Ian Jukes tells about his father returning to his high school for his 50th reunion and finding it hadn’t changed – he even found a desk with his initials carved in it – he would have been at home here.

This school is very diverse which we really appreciate, but it also concerns me. Our daughter has wireless access with a laptop at home and parents that have a fair amount of tech savvy. But many of the students have zero access. The one theme that ran through the night was that the school invested in new desktop computers and PDAs so that teachers can keep their “Edline” accounts updated so parents have access to how their child is doing – which is great for us. But what about the students that have parents that have no tech savvy, no tech access?
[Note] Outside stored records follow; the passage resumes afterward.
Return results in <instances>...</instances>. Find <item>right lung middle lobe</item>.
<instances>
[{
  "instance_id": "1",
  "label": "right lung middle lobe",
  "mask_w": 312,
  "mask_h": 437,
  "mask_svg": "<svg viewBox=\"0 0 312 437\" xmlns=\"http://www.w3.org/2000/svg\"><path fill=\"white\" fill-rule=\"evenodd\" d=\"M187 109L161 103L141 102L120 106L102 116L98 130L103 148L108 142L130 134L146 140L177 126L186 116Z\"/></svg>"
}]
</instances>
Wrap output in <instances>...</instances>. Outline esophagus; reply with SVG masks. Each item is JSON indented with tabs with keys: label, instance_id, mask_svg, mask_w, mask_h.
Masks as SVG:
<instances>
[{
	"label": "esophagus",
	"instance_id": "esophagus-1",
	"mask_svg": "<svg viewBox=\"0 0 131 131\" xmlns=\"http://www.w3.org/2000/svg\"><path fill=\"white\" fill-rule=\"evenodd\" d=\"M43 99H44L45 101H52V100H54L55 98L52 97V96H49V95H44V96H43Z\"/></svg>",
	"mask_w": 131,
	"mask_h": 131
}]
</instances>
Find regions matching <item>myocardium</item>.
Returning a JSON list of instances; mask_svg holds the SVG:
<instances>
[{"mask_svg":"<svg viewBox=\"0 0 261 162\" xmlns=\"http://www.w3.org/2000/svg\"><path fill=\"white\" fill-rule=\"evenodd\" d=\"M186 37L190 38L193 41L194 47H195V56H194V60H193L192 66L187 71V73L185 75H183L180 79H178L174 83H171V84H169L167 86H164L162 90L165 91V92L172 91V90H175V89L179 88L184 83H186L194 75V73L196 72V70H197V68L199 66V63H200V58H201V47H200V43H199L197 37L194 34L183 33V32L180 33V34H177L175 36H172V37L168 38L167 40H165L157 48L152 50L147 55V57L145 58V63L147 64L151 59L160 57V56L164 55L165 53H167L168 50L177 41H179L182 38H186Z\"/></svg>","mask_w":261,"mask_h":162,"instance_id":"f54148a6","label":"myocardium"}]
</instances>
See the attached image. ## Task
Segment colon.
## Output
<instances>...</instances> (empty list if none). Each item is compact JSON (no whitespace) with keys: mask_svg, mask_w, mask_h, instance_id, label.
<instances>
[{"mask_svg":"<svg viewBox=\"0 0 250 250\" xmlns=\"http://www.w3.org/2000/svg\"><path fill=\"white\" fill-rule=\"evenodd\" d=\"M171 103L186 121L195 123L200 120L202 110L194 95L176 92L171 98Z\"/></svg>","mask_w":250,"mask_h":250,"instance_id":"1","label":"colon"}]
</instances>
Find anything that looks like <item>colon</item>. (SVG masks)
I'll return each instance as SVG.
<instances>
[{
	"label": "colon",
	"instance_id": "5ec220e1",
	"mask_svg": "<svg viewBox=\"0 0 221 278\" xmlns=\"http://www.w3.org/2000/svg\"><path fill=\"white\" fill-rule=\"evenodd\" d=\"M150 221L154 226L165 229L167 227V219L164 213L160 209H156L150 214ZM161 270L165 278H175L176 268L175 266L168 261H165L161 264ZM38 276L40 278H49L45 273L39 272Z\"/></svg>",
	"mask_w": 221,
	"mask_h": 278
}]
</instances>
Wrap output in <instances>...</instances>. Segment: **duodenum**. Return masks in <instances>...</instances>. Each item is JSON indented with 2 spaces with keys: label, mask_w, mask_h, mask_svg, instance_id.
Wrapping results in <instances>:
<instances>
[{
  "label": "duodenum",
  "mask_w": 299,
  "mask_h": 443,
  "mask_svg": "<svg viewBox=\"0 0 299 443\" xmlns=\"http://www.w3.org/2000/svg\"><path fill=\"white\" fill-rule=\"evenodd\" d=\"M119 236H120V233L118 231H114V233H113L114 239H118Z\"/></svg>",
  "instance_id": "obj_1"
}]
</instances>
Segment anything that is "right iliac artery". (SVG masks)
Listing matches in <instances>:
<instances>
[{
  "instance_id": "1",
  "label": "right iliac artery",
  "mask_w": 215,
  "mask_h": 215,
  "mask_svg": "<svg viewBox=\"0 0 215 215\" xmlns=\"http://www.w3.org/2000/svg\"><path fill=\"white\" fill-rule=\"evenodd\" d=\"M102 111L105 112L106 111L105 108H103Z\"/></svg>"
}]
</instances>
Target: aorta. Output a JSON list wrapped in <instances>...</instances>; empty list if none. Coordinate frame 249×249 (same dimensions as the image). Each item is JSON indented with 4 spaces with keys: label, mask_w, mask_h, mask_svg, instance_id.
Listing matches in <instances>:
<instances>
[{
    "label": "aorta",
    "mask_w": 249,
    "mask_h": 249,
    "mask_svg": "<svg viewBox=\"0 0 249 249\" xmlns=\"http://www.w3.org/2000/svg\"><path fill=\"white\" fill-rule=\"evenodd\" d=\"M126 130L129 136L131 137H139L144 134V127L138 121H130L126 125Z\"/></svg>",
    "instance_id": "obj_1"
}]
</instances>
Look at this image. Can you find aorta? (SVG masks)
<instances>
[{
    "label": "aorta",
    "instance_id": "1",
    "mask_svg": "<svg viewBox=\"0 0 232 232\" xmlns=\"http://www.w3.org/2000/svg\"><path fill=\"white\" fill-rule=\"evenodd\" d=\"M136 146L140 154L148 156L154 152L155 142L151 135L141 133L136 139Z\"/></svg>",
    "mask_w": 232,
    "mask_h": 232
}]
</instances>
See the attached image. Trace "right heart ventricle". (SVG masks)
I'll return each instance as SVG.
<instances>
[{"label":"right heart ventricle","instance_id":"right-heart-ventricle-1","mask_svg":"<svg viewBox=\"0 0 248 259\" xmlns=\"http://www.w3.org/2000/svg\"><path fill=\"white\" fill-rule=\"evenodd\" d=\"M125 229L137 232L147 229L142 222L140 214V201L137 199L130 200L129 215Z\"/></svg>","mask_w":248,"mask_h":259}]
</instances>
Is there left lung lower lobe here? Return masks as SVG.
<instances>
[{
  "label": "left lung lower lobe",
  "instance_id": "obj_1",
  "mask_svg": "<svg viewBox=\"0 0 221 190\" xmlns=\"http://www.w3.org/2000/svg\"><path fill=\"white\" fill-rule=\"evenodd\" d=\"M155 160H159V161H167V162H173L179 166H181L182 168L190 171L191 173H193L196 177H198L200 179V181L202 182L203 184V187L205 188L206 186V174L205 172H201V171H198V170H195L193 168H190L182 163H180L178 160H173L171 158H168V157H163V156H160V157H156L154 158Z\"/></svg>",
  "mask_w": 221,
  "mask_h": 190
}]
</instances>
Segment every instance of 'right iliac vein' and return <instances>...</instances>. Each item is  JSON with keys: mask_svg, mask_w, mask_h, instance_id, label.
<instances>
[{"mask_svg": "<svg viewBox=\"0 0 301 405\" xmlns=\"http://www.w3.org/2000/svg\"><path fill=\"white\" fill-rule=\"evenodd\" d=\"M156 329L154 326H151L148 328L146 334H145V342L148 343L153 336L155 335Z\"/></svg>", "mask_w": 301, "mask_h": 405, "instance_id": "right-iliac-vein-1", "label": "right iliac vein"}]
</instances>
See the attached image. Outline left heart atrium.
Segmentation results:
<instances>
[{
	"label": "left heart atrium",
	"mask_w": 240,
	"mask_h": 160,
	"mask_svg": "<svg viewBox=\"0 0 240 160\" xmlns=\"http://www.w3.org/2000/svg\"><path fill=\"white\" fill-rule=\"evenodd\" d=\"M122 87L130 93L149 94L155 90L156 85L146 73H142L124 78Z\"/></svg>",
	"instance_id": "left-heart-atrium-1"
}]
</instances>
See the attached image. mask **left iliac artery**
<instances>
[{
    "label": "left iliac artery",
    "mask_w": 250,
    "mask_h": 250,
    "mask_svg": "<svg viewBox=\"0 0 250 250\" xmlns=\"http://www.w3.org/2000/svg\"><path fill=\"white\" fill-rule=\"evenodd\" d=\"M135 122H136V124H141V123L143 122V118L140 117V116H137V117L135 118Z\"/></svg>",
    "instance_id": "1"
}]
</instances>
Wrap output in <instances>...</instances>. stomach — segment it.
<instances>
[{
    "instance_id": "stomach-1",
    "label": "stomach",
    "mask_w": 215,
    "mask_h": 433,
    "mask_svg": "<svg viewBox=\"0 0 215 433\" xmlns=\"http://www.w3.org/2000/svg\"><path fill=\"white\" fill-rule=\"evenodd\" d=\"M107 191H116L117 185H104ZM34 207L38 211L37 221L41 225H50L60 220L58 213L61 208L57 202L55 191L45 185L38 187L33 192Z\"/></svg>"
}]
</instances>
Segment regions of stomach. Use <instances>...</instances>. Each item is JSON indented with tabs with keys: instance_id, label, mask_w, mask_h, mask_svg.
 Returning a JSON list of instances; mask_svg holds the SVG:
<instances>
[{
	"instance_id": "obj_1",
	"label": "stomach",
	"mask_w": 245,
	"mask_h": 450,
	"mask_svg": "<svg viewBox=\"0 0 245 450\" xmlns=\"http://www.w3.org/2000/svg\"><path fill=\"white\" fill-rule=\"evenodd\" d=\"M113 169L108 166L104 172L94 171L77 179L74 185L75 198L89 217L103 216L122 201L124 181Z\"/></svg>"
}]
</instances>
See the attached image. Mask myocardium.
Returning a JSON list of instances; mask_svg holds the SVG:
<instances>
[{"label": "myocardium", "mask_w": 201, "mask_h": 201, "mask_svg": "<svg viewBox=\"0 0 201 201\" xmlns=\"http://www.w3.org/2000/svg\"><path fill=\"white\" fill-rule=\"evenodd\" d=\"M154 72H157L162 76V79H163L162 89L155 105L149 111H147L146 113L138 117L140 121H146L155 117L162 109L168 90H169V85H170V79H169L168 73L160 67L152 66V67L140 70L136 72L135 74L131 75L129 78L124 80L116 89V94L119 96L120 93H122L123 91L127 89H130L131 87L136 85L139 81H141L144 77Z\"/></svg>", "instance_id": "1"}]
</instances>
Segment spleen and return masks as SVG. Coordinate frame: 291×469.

Many of these parents have no significant school experience so that even if they did have access to this constantly updated information about their child’s progress, they don’t have the parenting skills, general knowledge or resources to use the information to really help their kids.

The teachers were not seemingly concerned about the lack of access to technology (or the lack of knowledge about educational technology) and they feel they have a great program – and my sense was that all the teachers we met seemed very competent overall. But I couldn’t help but feel that this lack of knowledge of educational technology and the implications of that are like someone who has cancer, but doesn’t have symptoms yet.

Blogs Are Conversation, But Conversation That Varies In Intensity And Purpose

So I write a post to clarify my understanding of just what kind of a conversation blogs are supposed to provide – and admittedly I probably came across as disappointed in the lack of quality conversation that I have noted on at least edublogs at times – and I end up with a post that is among the best blog conversations I’ve had.

As a disclaimer I want to let you know that I am not following up my last post about not following up on posts to make a point … it just happened. Well no actually I felt compelled to say thanks to everyone that commented – great ideas and points and truly clarified for me what blogs are about as conversation. Thanks to all!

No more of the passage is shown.